ImageNet Classification with Deep Convolutional Neural Networks

3 min readSep 23, 2023

Introduction

Convolutional neural networks (CNNs) are a type of artificial neural network that are particularly well-suited for image recognition tasks. CNNs learn to identify patterns in images by using multiple layers of filters, which are applied to the image in a hierarchical manner.

In their 2012 paper, Krizhevsky et al. proposed a new CNN architecture that achieved state-of-the-art results on the ImageNet Large-Scale Visual Recognition Challenge (ILSVRC). The ILSVRC is a competition that challenges participants to develop algorithms that can accurately classify images into 1000 different categories.

The purpose of Krizhevsky et al.’s study was to develop a CNN architecture that could achieve high accuracy on the ILSVRC without overfitting. Overfitting is a problem that occurs when a model learns the training data too well and is unable to generalize to new data.

Procedures

Krizhevsky et al. trained their CNN on a subset of the ImageNet training set, which consists of 1.2 million labeled images. The network has eight learned layers, including five convolutional layers and three fully connected layers.

The convolutional layers learn to identify patterns in the images by using filters. Each filter is a small matrix of weights that is applied to the image element-wise. The output of a convolutional layer is a feature map, which is a map of how well each filter matched the image.

The fully connected layers combine the feature maps from the convolutional layers to produce a prediction for the image category.

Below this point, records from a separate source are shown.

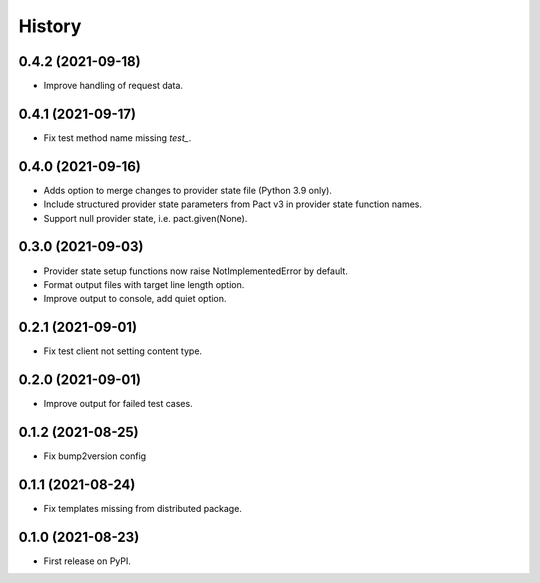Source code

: =======
History
=======

0.4.2 (2021-09-18)
------------------

* Improve handling of request data.



0.4.1 (2021-09-17)
------------------

* Fix test method name missing `test_`.


0.4.0 (2021-09-16)
------------------

* Adds option to merge changes to provider state file (Python 3.9 only).
* Include structured provider state parameters from Pact v3 in provider
  state function names.
* Support null provider state, i.e. pact.given(None).


0.3.0 (2021-09-03)
------------------

* Provider state setup functions now raise NotImplementedError by default.
* Format output files with target line length option.
* Improve output to console, add quiet option.


0.2.1 (2021-09-01)
------------------

* Fix test client not setting content type.


0.2.0 (2021-09-01)
------------------

* Improve output for failed test cases.


0.1.2 (2021-08-25)
------------------

* Fix bump2version config


0.1.1 (2021-08-24)
------------------

* Fix templates missing from distributed package.


0.1.0 (2021-08-23)
------------------

* First release on PyPI.
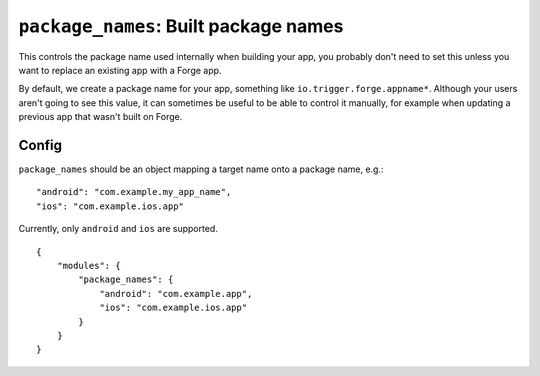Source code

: .. _modules-package_names:

``package_names``: Built package names
================================================================================

This controls the package name used internally when building your app, you probably don't need to set this unless you want to replace an existing app with a Forge app.

By default, we create a package name for your app, something like ``io.trigger.forge.appname*``. Although your users aren't going to see this value, it can sometimes be useful to be able to control it manually, for example when updating a previous app that wasn't built on Forge.

Config
------

``package_names`` should be an object mapping a target name onto a package name, e.g.::

    "android": "com.example.my_app_name",
    "ios": "com.example.ios.app"

Currently, only ``android`` and ``ios`` are supported.

.. parsed-literal::
    {
        "modules": {
            "package_names": {
                "android": "com.example.app",
                "ios": "com.example.ios.app"
            }
        }
    }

To prevent overfitting, Krizhevsky et al. used a number of techniques, including:

Dropout: Dropout randomly drops out neurons from the network during training. This helps to prevent the network from learning the training data too well and overfitting.
Data augmentation: Data augmentation artificially increases the size of the training set by creating new images from existing images. This helps to improve the network’s ability to generalize to new data.
L2 regularization: L2 regularization adds a penalty to the loss function for large weights. This helps to prevent the network from learning too complex of a model.

Results

Krizhevsky et al.’s CNN achieved a top-1 error rate of 15.3% and a top-5 error rate of 5.9% on the ILSVRC-2012 test set. This was a significant improvement over the previous state-of-the-art results, which were 25.8% and 10.9%, respectively.

Conclusion

Krizhevsky et al. concluded that their CNN architecture was able to achieve high accuracy on the ILSVRC without overfitting due to the use of dropout, data augmentation, and L2 regularization. They also found that the depth of the network was important for achieving high performance.

Personal Notes

I am impressed by the results of Krizhevsky et al.’s study. Their CNN architecture was able to achieve a significant improvement over the previous state-of-the-art results on the ILSVRC. This study showed that CNNs are capable of achieving high accuracy on large-scale image recognition tasks.

I believe that CNNs have the potential to revolutionize many industries, including healthcare, transportation, and security. CNNs can be used to develop new algorithms for diagnosing diseases, detecting objects in images, and identifying individuals.